Apparently AMD has decided they're called "Work group processors" instead of "double compute units", shoulda taken the latter smh.
Regardless, I'd take the CEO's statement as meaning their continued use of TSMC is uncertain. 5nm on TSMC is really odd, very very little in terms of power/performance improvement, a lot in terms of scaling improvement. But scaling improvement doesn't translate directly to cheaper per transistor, and moving to new processes is really expensive. Besides, scaling as a limit for RDNA isn't even in sight, Navi 10 can be straight double, more than in terms of performance, for die size but they'd hit power limits far quicker. AMD doesn't need scaling unless it has cost benefits.

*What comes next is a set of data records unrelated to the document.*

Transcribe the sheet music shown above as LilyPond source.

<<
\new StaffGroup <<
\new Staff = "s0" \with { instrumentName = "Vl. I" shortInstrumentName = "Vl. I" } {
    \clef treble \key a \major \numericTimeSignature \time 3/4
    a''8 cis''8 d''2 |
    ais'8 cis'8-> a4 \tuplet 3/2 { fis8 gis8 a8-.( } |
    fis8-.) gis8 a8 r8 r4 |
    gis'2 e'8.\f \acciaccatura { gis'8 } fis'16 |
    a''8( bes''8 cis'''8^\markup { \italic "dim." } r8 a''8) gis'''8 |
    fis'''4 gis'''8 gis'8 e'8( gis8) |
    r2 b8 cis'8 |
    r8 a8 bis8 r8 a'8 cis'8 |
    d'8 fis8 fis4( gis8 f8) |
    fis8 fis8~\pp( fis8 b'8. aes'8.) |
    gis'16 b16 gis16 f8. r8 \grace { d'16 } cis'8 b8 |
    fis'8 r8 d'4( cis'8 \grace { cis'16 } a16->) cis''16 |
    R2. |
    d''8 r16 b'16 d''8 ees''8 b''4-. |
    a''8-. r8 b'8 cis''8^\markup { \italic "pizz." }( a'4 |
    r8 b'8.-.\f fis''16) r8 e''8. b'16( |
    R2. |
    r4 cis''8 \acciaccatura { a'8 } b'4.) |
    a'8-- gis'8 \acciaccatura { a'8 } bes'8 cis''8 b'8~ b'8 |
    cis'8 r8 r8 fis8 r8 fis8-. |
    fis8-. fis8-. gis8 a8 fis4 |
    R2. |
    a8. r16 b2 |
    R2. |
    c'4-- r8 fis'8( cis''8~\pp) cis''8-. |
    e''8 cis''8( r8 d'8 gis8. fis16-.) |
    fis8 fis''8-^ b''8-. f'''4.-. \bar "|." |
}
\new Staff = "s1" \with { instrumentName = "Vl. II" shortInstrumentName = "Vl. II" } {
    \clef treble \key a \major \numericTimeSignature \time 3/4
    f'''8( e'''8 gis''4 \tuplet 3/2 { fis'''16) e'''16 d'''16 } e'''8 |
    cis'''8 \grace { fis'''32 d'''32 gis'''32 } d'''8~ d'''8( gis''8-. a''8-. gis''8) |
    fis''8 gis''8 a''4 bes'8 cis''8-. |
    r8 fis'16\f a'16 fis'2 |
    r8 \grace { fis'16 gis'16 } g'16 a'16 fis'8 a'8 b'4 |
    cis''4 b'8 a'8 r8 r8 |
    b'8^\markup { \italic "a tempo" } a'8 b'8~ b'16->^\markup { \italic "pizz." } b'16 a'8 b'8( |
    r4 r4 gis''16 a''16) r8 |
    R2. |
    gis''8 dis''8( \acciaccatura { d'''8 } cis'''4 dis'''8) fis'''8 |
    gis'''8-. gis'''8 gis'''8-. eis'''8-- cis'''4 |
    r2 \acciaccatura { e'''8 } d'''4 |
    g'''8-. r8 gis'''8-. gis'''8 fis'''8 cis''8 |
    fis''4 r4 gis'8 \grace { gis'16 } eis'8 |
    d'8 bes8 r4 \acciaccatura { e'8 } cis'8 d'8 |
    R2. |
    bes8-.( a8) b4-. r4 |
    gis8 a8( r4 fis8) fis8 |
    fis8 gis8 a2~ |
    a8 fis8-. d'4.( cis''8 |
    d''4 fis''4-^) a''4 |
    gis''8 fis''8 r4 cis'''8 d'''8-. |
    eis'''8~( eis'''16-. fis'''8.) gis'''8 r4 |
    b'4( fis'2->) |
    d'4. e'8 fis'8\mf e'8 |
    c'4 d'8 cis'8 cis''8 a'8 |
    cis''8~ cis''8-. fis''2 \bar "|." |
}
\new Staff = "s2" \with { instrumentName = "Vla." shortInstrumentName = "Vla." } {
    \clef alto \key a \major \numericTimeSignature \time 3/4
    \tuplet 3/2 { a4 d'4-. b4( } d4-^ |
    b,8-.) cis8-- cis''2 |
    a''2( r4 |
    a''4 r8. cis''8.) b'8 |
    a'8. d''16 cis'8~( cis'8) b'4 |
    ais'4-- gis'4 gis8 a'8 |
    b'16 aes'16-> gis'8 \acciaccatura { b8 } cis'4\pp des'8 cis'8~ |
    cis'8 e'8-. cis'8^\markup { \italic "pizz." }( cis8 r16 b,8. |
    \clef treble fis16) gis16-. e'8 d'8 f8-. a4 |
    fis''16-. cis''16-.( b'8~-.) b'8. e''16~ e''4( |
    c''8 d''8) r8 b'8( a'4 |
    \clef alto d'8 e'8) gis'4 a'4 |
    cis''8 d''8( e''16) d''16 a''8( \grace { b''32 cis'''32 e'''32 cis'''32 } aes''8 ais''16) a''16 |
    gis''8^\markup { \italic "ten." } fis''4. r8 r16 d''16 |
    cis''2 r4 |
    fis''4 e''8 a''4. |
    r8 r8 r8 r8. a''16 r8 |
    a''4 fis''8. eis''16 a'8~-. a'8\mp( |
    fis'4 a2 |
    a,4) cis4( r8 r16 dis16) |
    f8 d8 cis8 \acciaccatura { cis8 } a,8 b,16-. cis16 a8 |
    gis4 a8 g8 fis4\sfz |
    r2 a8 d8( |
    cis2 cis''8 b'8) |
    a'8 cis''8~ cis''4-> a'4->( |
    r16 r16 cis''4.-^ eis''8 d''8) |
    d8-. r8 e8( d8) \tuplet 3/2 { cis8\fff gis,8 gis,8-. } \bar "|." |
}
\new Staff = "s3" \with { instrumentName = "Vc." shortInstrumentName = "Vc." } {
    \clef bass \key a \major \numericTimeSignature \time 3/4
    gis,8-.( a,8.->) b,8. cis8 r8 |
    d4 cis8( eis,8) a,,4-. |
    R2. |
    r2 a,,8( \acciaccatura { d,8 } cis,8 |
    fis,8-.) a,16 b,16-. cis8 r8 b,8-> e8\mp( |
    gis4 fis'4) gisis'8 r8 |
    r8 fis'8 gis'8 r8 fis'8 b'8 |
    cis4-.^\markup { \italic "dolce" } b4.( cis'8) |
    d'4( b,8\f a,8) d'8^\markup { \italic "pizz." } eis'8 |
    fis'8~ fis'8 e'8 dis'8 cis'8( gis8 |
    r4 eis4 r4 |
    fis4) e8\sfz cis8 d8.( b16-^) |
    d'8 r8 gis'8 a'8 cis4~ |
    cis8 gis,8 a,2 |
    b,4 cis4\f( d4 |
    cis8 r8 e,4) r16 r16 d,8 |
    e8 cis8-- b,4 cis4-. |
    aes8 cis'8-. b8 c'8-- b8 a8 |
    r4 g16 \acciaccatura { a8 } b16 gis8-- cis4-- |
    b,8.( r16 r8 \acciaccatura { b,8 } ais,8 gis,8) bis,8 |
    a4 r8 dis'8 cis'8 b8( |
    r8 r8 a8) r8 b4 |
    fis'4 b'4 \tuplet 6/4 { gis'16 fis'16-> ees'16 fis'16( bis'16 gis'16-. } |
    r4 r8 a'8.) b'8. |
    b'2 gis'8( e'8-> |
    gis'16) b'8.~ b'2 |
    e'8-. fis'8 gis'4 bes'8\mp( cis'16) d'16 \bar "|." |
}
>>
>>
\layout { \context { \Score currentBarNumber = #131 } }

So at the very least it's doubtful we'll see 5nm in 2021, that it's in a PR release is probably partly a tactic to put pressure on TSMC. But it probably also mean they're considering switching to Samsung. Which makes sense, Samsung's initial nanosheet presentation was really impressive, even moreso when they stated it was going to be tool compatible with their upcoming "4nm" process. Making transitioning between nodes cheaper, faster, and smoother is becoming just as important as the node's improvements itself, and so far TSMC feels like it's having trouble juggling that with "7nm+" "6nm" and "5nm" all coming up in a similar timeframe.